## What this task involves
Print the line that contains "TABLE 1 | Primers" and every line that follows it in the data below, ending with the final line; include nothing else.

════════

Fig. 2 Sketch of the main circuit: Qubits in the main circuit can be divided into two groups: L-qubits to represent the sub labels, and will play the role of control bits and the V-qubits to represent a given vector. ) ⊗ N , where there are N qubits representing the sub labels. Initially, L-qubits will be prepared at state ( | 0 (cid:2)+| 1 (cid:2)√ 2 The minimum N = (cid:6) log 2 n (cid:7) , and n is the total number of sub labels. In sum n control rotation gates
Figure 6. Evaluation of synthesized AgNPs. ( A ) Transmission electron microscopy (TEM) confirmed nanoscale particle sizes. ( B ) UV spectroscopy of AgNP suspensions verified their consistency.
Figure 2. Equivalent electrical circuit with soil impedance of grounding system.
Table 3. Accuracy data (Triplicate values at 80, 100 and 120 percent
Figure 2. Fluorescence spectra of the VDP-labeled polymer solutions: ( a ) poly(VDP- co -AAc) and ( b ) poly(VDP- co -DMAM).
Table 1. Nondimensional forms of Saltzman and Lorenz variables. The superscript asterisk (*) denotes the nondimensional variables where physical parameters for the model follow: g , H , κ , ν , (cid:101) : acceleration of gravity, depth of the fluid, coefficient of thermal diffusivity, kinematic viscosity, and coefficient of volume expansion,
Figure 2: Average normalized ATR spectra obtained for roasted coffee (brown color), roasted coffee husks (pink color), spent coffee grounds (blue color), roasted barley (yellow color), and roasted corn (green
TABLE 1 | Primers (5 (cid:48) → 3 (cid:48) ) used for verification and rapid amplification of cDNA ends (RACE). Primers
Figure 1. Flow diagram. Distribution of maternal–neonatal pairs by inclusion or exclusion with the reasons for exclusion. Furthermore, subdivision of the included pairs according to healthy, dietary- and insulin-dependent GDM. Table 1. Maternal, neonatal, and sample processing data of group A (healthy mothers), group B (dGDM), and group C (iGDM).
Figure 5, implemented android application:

════════

## Response area
TABLE 1 | Primers (5 (cid:48) → 3 (cid:48) ) used for verification and rapid amplification of cDNA ends (RACE). Primers
Figure 1. Flow diagram. Distribution of maternal–neonatal pairs by inclusion or exclusion with the reasons for exclusion. Furthermore, subdivision of the included pairs according to healthy, dietary- and insulin-dependent GDM. Table 1. Maternal, neonatal, and sample processing data of group A (healthy mothers), group B (dGDM), and group C (iGDM).
Figure 5, implemented android application:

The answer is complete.